Don’t Write Every Day

You don’t need to write every day. But isn’t that what everyone says?

Professional writers and authors write every day, right? Look at any article with tips and advice for writers and you’ll find writing every day as the second greatest commandment. If reading every day isn’t the first, then it should be! Writing 1000-2000 words every day is what Stephen King does, after all. By setting aside time to write every day, you’ll build a habit. You’ll create routine and discipline, but most importantly, you’ll also develop your skill and craft.

There are some who say it takes 10,000 hours to learn a skill. There are others who argue it’s 20 hours. And then between 6-10 years to truly master it.

There’s really only two rules to improving your writing skill in my opinion; read a lot and write a lot. But that doesn’t have to mean every day.

Why write every day? So you can:

  • Create routine
  • Build a habit
  • Discipline yourself to sit down and write
  • Make progress towards a goal
  • Feel accomplishment for hitting a word count
  • Actually get that book finished
  • Reach a deadline
  • If it’s NaNoWriMo season, you gotta

If you’re the type of person that will spend literal days wandering around a forest in some kind of indecisive stupor and then blame it all on writer’s block on Twitter later, then yes, writing every day may be your best hope at developing a writing habit. You can’t wait for inspiration to smack you in the face. No muse is going to burst through your door. You need to sit your ass down and write even if you don’t want to. The words may not flow, they may even be the worst words ever written since the dawn of mankind, but words can be nurtured and edited into something amazing. Non-existent words can’t.

However, I would still argue against writing every day. Like visiting the gym and pumping up your biceps, writing every day exercises your creative and mental muscles. From that, your writing skills grow. However, spend too much time at the gym and you run the risk of burning out and becoming sick of the process and exhausted. So you schedule in a rest day or two to allow your body to heal and your muscles to relax. Writing is no different. Spend every day writing and you could become burned out and stressed from the experience. And like healing your body, I find that taking a few days out of writing actually gets my subconscious muscles working. My best ideas form when I’m doing something else, such as going for a walk, because my brain is at rest.

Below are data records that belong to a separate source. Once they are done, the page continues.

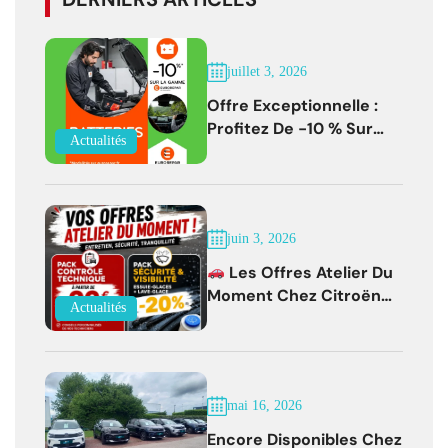
juillet 3, 2026
Offre Exceptionnelle :
Profitez De -10 % Sur
Actualités
Les Batteries
EUROREPAR Jusqu'au 31
Juillet 2026
juin 3, 2026
Les Offres Atelier Du
Moment Chez Citroën
Actualités
Bernay !
mai 16, 2026
Encore Disponibles Chez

Plots and characters jump out of nowhere.

For most of us, writing isn’t our day job. It’s what we do when we come home from work, or what we squeeze in on our commute home. Then writing every day becomes important because we can’t fit it in our day, otherwise. I understand the self-imposed pressure to get a project done. Sometimes work gets a bit too much and you need a break. If you’ve got an actual deadline, then good luck, but I’d still recommend you schedule time away to chill. Writing is hard. The publishing game is hard. Take time out for yourself and indulge in hobbies and pursuits away from writing. Your world may be writing, but there is more to your world than just writing.

Art Days

If you’re really obsessed with making progress (no zero days!) then I’d also recommend the concept of an art day. Put down your pen/keyboard and use your non-writing day(s) to indulge in other creative activities, partly for relaxation, and partly to refuel your creative energies. Here are some ideas to get you started:

  • Create art based on your writing
  • Create Pinterest mood boards or aesthetics
  • Bake food based on your story/world
  • Make fantasy cocktails
  • Build a playlist of music related to your project
  • Compose music, if that’s your thing!
  • Visit locations related to your story
  • Take photos inspired by/to inspire your writing
  • Visit a museum/art gallery
  • Go to a concert/the cinema/theatre
  • Go to a poetry reading night
  • Take part in creative community events
  • Visit the gym, as the body is a temple for the mind!
  • Take a hike

I hope some of these ideas jog your noggin’, but my point with this article is to say it’s OKAY to take a break. You don’t have to write every day to become a super famous author, especially if you’re struggling with a full-time job on top. Don’t pressure yourself by comparing yourself to other’s successes. Don’t burn yourself out by writing until 2am. Don’t feel guilty for not writing constantly. It’s okay. Take care of your health, relax.

Writing is a marathon and you’ll get there.